8 October 2010
You turn your head, and the best-dressed man in the room is about to puke his guts out right next to you. He hovers over himself as Norman Westberg hovers over his guitar: bored, vacant, and softly angry all at once; a crudely drawn cross on the back of an amber Telecaster catches the light often when he sways. I wonder if the slunked figure is wearing one too. A hand, maybe a comforting friend’s, runs through his hair. Pause, pause, pause, HIT. The bass is ungodly loud, and so is the kick. There he goes all over his leather shoes. I sip the Asahi I’m drinking aggressively, catching myself off guard for a moment, running back to the pyramid of white and red boxes of “the only thing we’ve got.” “JESUS, JESUS, PRAISE THE LORD, PRAISE GOD.” I order two more beers, trade more yellow tickets. A fairly faithful rendition of “Sex, God, Sex” comes to a close, save Jarboe’s ghostly post-chorus trill. Her absence tonight annoys me slightly; I don’t object.

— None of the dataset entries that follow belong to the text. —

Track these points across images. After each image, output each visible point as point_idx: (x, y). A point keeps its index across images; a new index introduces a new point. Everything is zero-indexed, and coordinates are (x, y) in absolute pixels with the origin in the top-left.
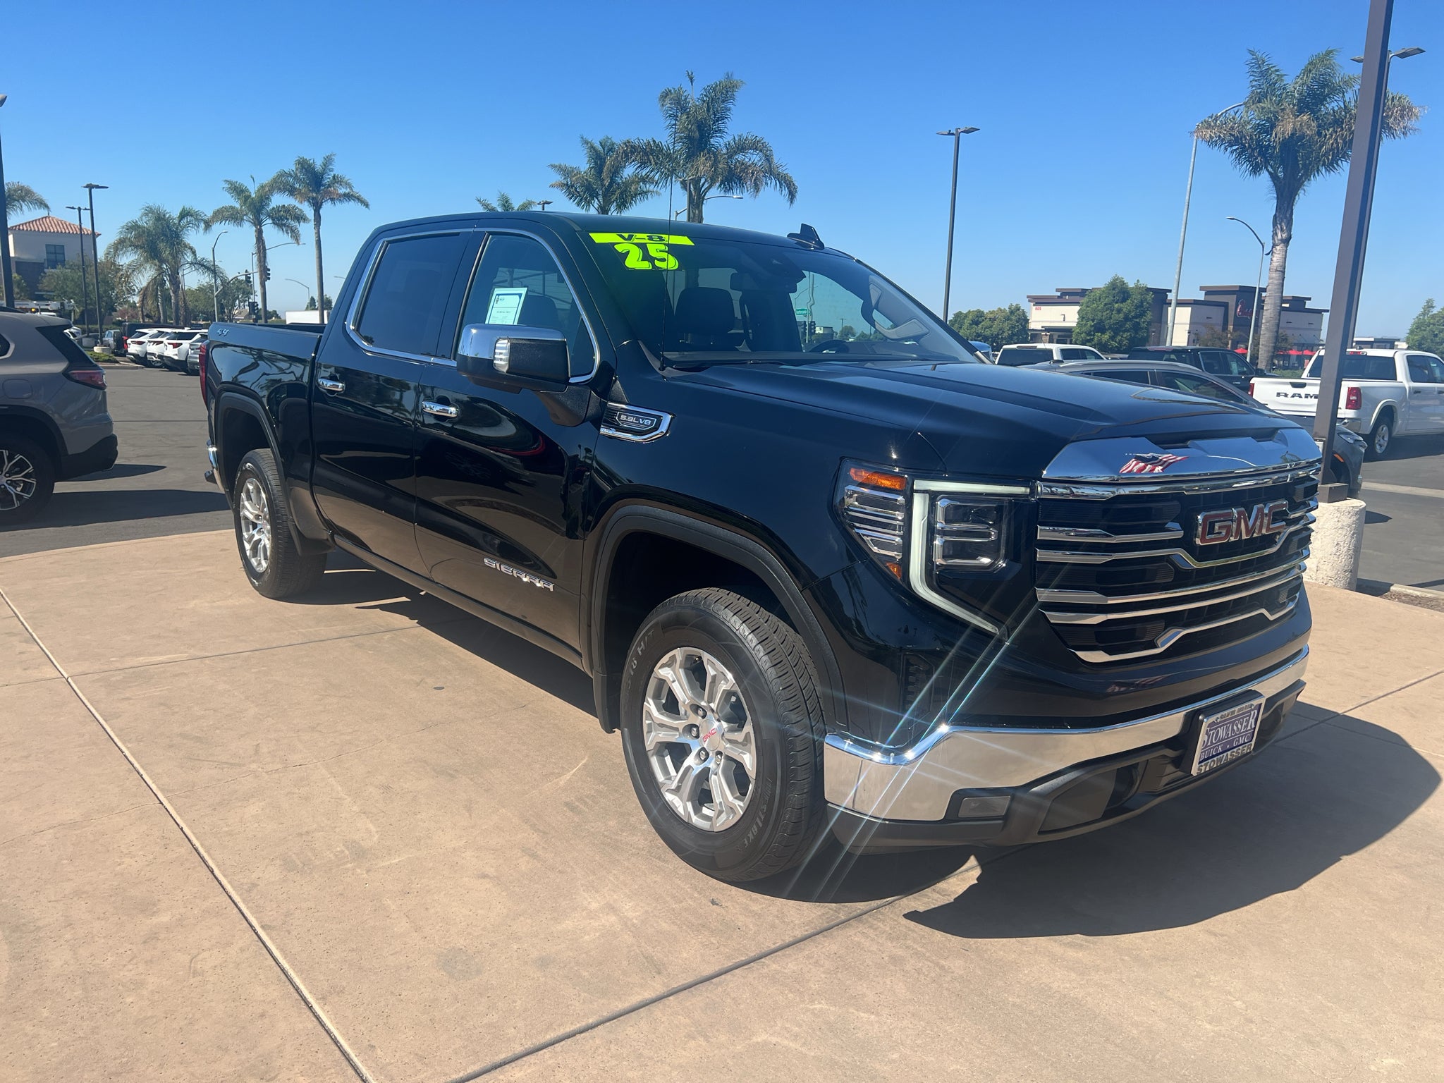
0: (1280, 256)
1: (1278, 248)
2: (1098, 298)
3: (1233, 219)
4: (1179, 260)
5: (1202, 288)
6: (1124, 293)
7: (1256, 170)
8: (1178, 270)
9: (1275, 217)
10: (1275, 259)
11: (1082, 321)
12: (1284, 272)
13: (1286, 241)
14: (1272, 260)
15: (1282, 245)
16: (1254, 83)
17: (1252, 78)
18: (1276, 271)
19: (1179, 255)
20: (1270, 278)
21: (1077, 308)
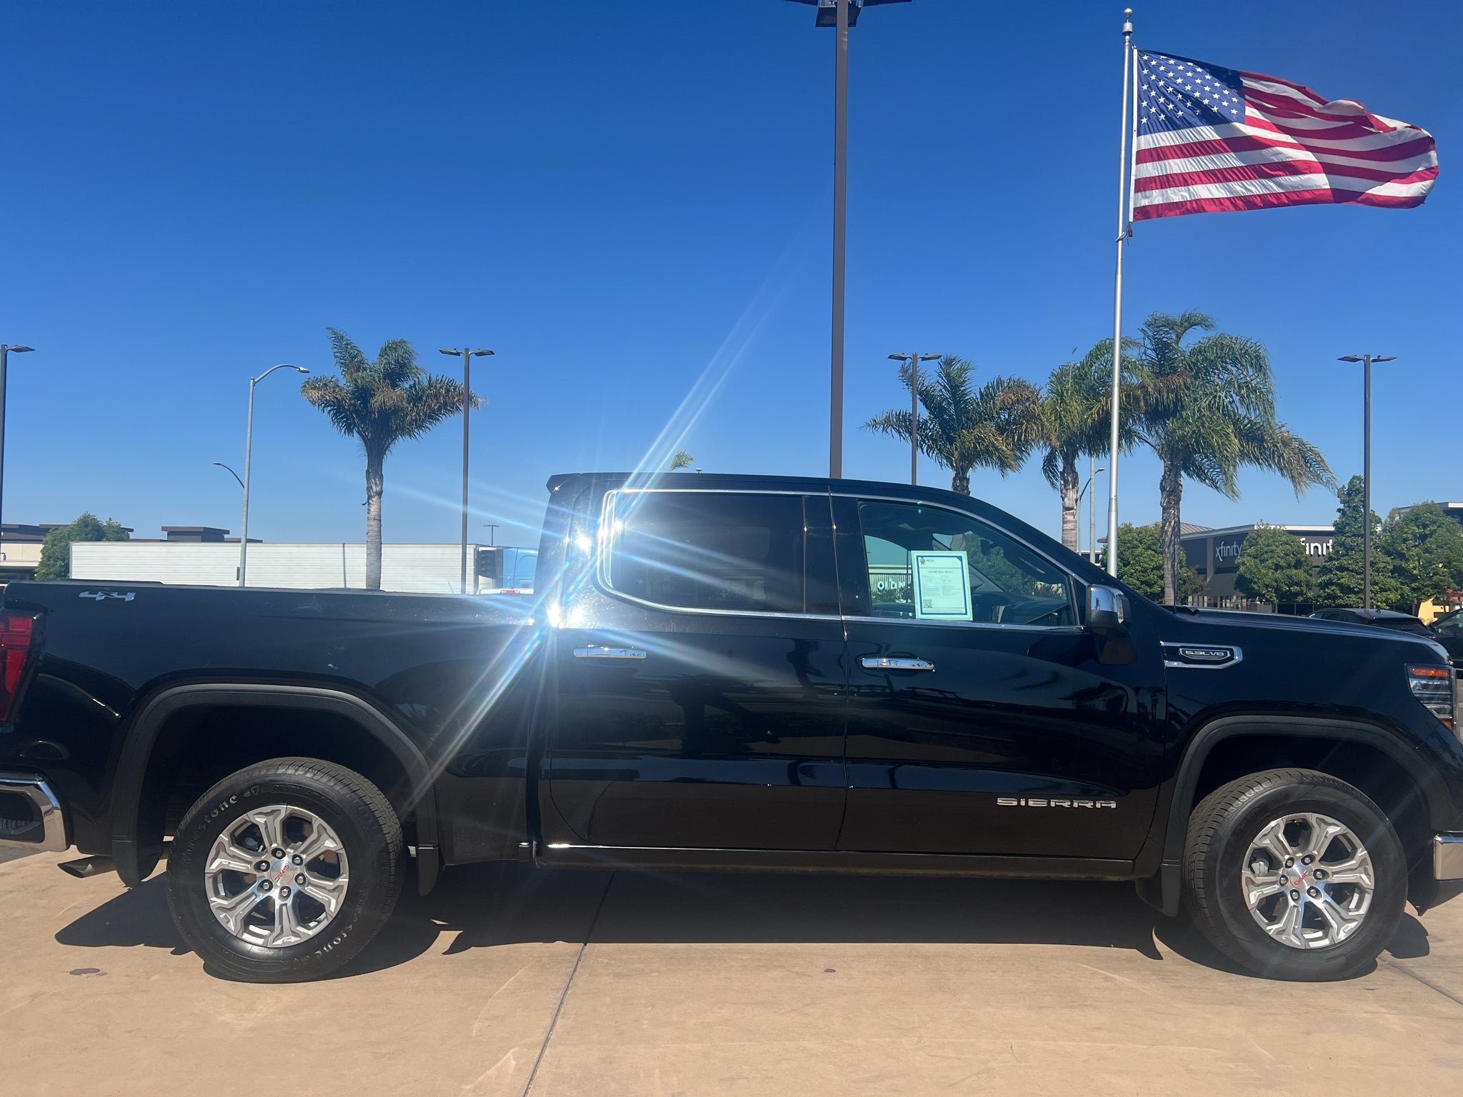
0: (376, 506)
1: (374, 499)
2: (66, 536)
3: (220, 464)
4: (246, 503)
5: (164, 529)
6: (98, 531)
7: (349, 430)
8: (245, 513)
9: (368, 472)
10: (372, 509)
11: (48, 560)
12: (380, 520)
13: (380, 494)
14: (369, 510)
15: (376, 497)
16: (338, 354)
17: (336, 350)
18: (375, 519)
19: (245, 499)
20: (369, 526)
21: (41, 546)
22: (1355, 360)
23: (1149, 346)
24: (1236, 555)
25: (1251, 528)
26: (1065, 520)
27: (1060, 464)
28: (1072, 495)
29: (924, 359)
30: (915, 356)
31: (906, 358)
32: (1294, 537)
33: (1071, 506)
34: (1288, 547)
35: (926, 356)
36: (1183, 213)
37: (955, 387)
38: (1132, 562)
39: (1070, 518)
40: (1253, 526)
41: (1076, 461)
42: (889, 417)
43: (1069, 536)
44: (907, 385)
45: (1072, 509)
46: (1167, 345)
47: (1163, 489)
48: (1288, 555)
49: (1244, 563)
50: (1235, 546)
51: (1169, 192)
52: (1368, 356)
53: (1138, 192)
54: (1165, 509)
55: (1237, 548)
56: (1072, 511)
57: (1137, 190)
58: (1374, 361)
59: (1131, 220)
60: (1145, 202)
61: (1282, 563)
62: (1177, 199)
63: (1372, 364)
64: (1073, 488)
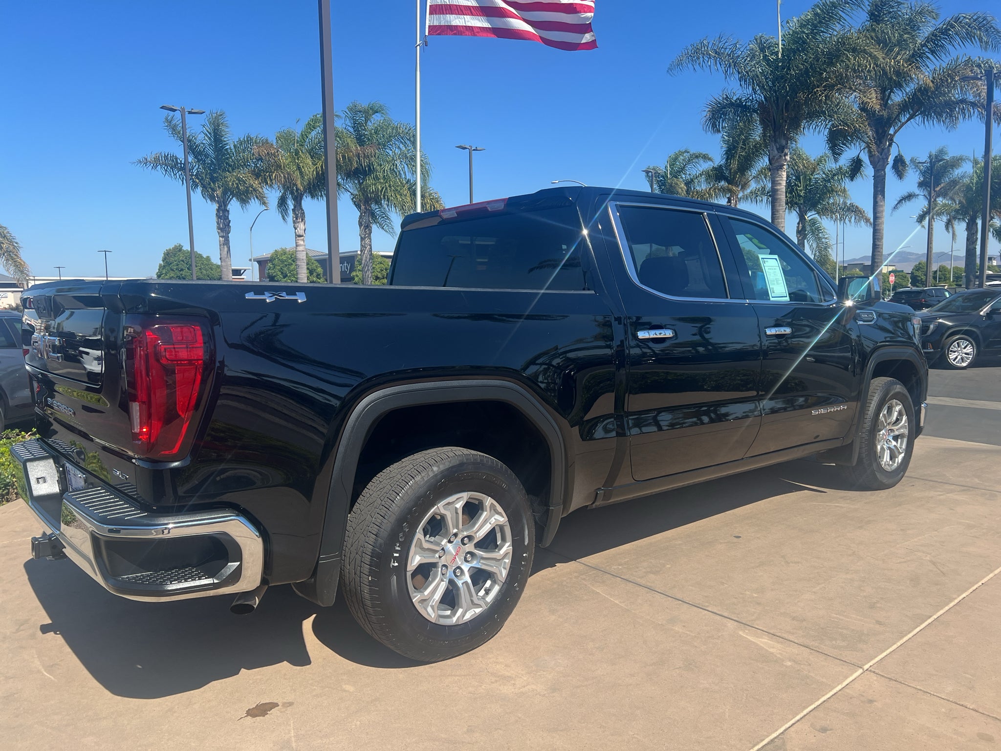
22: (465, 148)
23: (349, 124)
24: (346, 270)
25: (355, 253)
26: (298, 244)
27: (291, 204)
28: (301, 226)
29: (190, 113)
30: (183, 109)
31: (176, 110)
32: (385, 259)
33: (301, 234)
34: (382, 265)
35: (193, 111)
36: (455, 34)
37: (217, 137)
38: (289, 275)
39: (302, 243)
40: (357, 251)
41: (303, 201)
42: (159, 157)
43: (301, 255)
44: (172, 133)
45: (302, 236)
46: (361, 124)
47: (360, 224)
48: (383, 271)
49: (357, 276)
50: (345, 265)
51: (452, 17)
52: (471, 147)
53: (432, 14)
54: (362, 239)
55: (347, 266)
56: (302, 238)
57: (431, 13)
58: (474, 150)
59: (427, 34)
60: (436, 23)
61: (380, 275)
62: (454, 23)
63: (473, 151)
64: (302, 221)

Power. Michael Gira shouts something about “Everyone get naked”; no one does, but then there’s that second where you’re like, “Fuck, what if everyone does?” It dawns on me that tonight’s Swans would not be transcendental, but lie much closer to the floor: different from what I’d hoped for, but I was willing to try. Gira scrapes into a husky reworking of “I Crawled,” from 1984’s Young God, that sounds so like their most recent LP that it takes me under. The new incarnation of the hymn is less operatic but seems to make up for it in palpable weight. On the train to the Temple I wanted “Blood Promise,” but I understand mid-set that “no, it couldn’t happen” and “thank god it wouldn’t.” There’s no room for that sort of celestial ambiance here, at least not tonight.
A wide-mouthed junkie stammers obscenities at Gira; she steps recklessly onto my feet, digs into my shoelaces. Gira then versus Gira now is a full moon waxing, despite all those things stating otherwise in his interviews past, despite how indifferent I was to the studio recordings of My Father Will Guide Me Up a Rope to the Sky, despite how they just didn’t seem to fit into his definitive story. I focus intently on Gira. He has a habit of inaudibly speaking in tongues, away from the microphone but perfectly under the florescent whites, sweat lapping down his milky face and closed eyes, eyes that know ours are watching.
Why resurrect Swans? Was it vengeance, reaffirmation, or even something gentler? Gira had a pattern of coming off slightly bitter in the past, graciously pairing Swans with “non-rock” icons like Eno and Faust, all the while mildly laughing off criticisms in the ’90s, an epoch in which he felt Swans’ ever-broadening palette had been ignored by the music community at large. And if not that, then too quickly pegged down and (deservedly) held close to the standard of Swans’s early records, which crucially defined the industrial/noise landscape of the early ’80s, grinding tempos down to the speedy halt of aluminum breaking into water. This truly was sinking speedboat motorik, death by a fucking boulder, Gira’s own, and the man deserves his credit.
Expectations grow tiresome, and Gira historically asserts offerings in abundance. Take Swans post–Holy Money: Gira releases Children of God and allows Jarboe to thaw it out a bit—still equally gloomy, but at least his dance steps are a bit less cast in stone, and at least he even has them now. At least more baroque arrangements, more varied instrumentation; at least his power is more specific, at least now sex, god, and sex. And on and on: Leonard Cohen–esque acoustic arrangements in the early ’90s, and then a double album’s worth of field recordings, ambient soundscapes, and drone-y gospels all braised in grime to cap off a nearly 15-year discography. And here I stand now, somehow back at the beginning, sticky floor and everything low, Gira’s timbres obscuring his own deposition. I feel it in my knees, I lap warm lager, think: Gira’s decision to pause his Angels of Light alter ego for this, tonight, could not have come at a more appropriate time. There are screws more relevant for this moment and tomorrow; people are getting tired of all the waif-y psychedelic shit. Gira knows—it seems he’s always owned it.
This was not 1987 Swans or 1992; why should it be? I loiter in the inevitable pre-encore of the Temple, unsure of exactly what I’d witnessed: this lean, clean-cut version of what I’d been promised—too easy, maybe; this indecisive heaviness paired with a new sense of climate, an unspecified jurisdiction whose only particularity is right exactly now. Presence, in context, has always been Gira’s strongest suit.
“WE ARE FREE”: Gira drones his final coda from a song I’m unfamiliar with, the brass arms of a trumpet section cast like prison bars, breaching his white face. I brush against a friend, and it ends; I spit, don’t know what to make of it all. But I do know that he’s been here tonight—I’ve seen it—not slouching on laurels, but rather getting work done: dirty labor murky and unidentified at the moment, and then one day, poof, bright as the sun.